What you will do:
No pictures go in the copy; retype exactly the lines from the one with "61: (483, 124, 213.75)" through the last line of the records.

== == ==

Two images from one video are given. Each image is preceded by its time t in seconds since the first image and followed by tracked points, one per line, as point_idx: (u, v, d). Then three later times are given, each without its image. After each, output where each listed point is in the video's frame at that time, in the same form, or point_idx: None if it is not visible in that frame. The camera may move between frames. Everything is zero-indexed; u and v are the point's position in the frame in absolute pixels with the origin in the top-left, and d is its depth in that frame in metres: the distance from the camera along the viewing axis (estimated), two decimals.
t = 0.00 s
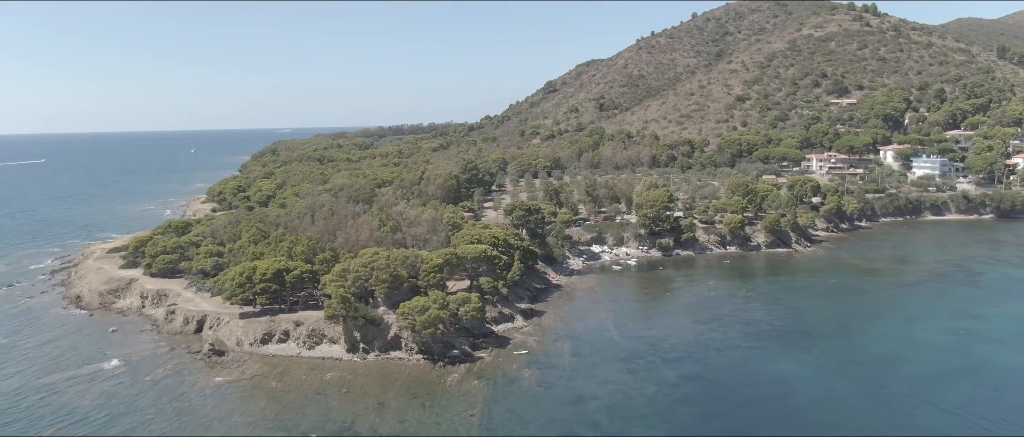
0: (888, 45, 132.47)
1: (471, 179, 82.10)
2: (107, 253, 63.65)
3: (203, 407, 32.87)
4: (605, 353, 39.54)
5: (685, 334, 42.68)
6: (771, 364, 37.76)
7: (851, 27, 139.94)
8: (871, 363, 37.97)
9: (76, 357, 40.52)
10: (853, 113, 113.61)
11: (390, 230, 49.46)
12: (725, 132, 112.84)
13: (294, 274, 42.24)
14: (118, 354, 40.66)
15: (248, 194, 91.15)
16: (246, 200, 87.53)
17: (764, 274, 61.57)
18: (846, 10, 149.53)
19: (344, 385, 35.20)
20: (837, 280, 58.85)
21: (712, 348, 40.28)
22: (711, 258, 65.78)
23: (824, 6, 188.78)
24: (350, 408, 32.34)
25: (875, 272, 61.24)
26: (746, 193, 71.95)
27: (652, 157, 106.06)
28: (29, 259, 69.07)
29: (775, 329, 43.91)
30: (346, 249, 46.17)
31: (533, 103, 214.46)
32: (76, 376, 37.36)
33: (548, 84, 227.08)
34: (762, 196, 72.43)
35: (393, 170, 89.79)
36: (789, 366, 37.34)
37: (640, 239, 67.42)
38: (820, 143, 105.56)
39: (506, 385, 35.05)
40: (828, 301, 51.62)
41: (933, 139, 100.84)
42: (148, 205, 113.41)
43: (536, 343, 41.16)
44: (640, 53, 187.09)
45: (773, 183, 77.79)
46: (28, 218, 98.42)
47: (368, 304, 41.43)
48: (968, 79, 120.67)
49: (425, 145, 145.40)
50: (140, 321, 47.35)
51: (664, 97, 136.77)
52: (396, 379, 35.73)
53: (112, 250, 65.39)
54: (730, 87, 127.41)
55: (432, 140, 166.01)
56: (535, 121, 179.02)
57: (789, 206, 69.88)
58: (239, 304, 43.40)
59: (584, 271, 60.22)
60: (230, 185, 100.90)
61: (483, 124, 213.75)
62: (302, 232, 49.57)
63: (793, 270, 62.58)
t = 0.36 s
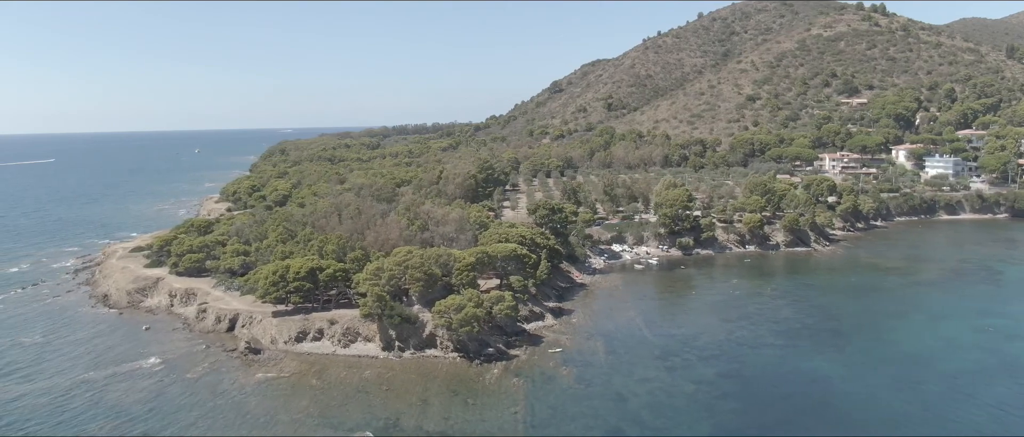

== == ==

Answer section:
61: (483, 124, 213.75)
62: (302, 232, 49.57)
63: (793, 270, 62.58)
t = 0.36 s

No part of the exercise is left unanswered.